Only few of the underlying associations reached statistical significance reflecting the fact that reported frequency of food intake is a weak predictor of waist- and hip circumference compared to covariates such as BMI and age. The lower number of items on the food frequency questionnaire in 1990 might have introduced a bias in the estimated associations between reported intake and circumferences. However, adjustment for survey year should remove systematic errors. Moreover, when comparing level-specific associations between survey-years we did not find more differences than expected by chance.

Conclusion

A mechanistic interpretation of our results would suggest an association between fat intake and abdominal obesity. Increased use of convenience foods (hamburgers, French fried potatoes), generally considered as markers of a diet high in fatty acids, was associated with an increase in WC. A number of time trends associated with a reduction of WC (less 3% fat milk, more vegetable oil) mark a reduced intake of saturated fatty acids.

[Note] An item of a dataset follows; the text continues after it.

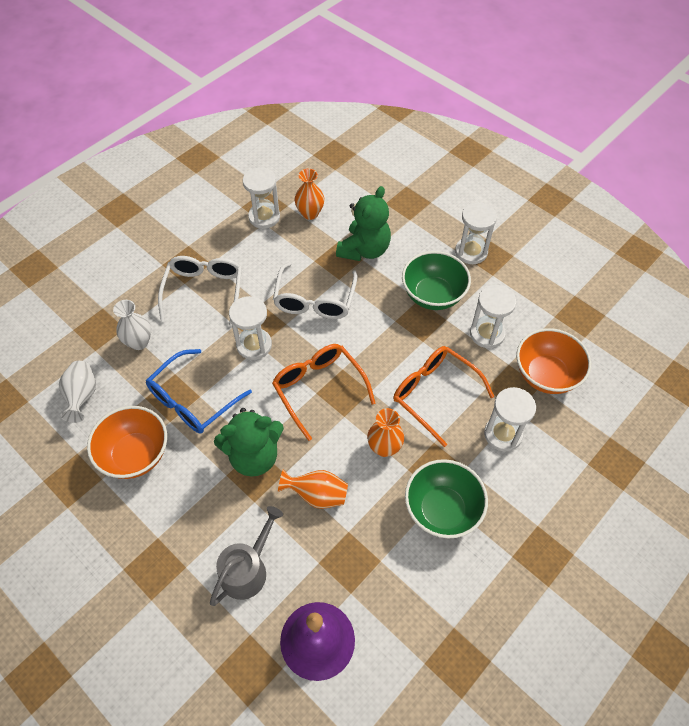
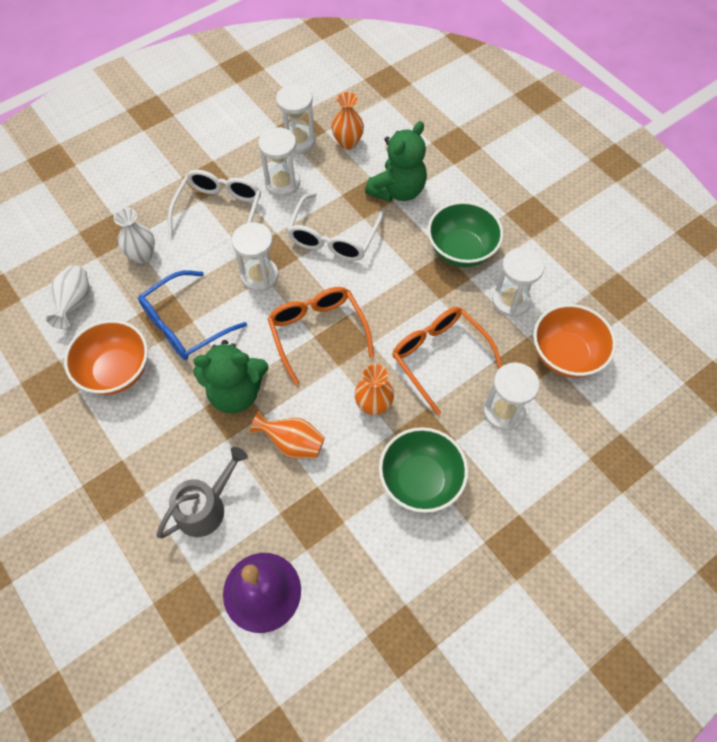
camera: 10 degrees right, 5 degrees up
white hourglass [455,202,497,264] -> white hourglass moved to [258,127,300,197]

The latter findings are in accordance with reports that highlight the importance of fat quality rather than total amount of dietary fat, although the question of the role of fat intake in the causation of obesity, diabetes and cardiovascular disease is still unresolved [3642].

Further, our results support evidence suggesting that a diet high in low-fat dairy products and low in fast food and soft drinks is associated with smaller gains in BMI and waist circumference [17, 43, 44]. Previous findings of a negative association between intake of potatoes and WC [45] could not be confirmed in our population.

In this study, reported food intake is interpreted as marker for a general lifestyle. Any intervention targeted at individuals defined as high risk by the findings in this study, would therefore have to simultaneously aim at these lifestyle factors, rather than only try to modify consumption of a selected food item.